#### Exercise:
Lay out the lines of the material as a Markdown table with the columns Line no. and Text, omitting blank lines. Start at the first line of the material and end at the line that contains "Nivellement et hauteur", including both.

(Saved data entries)
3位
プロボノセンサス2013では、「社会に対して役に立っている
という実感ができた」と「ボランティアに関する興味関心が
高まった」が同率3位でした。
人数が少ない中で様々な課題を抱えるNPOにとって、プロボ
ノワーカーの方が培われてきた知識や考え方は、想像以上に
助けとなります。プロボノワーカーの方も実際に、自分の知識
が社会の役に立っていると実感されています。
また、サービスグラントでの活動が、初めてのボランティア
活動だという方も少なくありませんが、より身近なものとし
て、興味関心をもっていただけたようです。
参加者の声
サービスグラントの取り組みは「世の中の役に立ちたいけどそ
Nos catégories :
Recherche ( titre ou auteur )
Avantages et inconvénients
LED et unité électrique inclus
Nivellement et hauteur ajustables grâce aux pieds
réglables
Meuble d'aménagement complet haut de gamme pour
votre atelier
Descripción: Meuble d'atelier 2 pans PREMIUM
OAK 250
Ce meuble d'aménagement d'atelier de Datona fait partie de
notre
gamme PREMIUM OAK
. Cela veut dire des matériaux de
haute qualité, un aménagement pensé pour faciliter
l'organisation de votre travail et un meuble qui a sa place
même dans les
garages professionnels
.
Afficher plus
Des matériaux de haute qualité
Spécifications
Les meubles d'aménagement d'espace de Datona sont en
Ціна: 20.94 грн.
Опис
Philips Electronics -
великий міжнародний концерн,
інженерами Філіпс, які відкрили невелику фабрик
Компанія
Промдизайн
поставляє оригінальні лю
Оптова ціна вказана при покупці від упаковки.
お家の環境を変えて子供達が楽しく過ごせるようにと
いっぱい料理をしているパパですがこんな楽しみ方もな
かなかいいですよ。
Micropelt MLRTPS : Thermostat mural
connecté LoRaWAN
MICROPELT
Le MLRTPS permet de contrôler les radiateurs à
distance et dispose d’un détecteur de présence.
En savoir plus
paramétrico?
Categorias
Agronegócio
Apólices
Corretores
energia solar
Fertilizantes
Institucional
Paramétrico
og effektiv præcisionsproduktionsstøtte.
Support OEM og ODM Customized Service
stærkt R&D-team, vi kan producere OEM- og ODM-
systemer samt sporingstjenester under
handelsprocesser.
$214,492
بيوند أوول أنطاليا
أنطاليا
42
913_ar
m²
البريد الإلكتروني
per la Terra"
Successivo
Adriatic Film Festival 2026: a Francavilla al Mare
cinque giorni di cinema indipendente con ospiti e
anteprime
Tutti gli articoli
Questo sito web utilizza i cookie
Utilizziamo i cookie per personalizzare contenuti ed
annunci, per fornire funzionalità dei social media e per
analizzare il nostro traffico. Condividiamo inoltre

#### Reply:
| Line no. | Text |
|---|---|
| 1 | 3位 |
| 2 | プロボノセンサス2013では、「社会に対して役に立っている |
| 3 | という実感ができた」と「ボランティアに関する興味関心が |
| 4 | 高まった」が同率3位でした。 |
| 5 | 人数が少ない中で様々な課題を抱えるNPOにとって、プロボ |
| 6 | ノワーカーの方が培われてきた知識や考え方は、想像以上に |
| 7 | 助けとなります。プロボノワーカーの方も実際に、自分の知識 |
| 8 | が社会の役に立っていると実感されています。 |
| 9 | また、サービスグラントでの活動が、初めてのボランティア |
| 10 | 活動だという方も少なくありませんが、より身近なものとし |
| 11 | て、興味関心をもっていただけたようです。 |
| 12 | 参加者の声 |
| 13 | サービスグラントの取り組みは「世の中の役に立ちたいけどそ |
| 14 | Nos catégories : |
| 15 | Recherche ( titre ou auteur ) |
| 16 | Avantages et inconvénients |
| 17 | LED et unité électrique inclus |
| 18 | Nivellement et hauteur ajustables grâce aux pieds |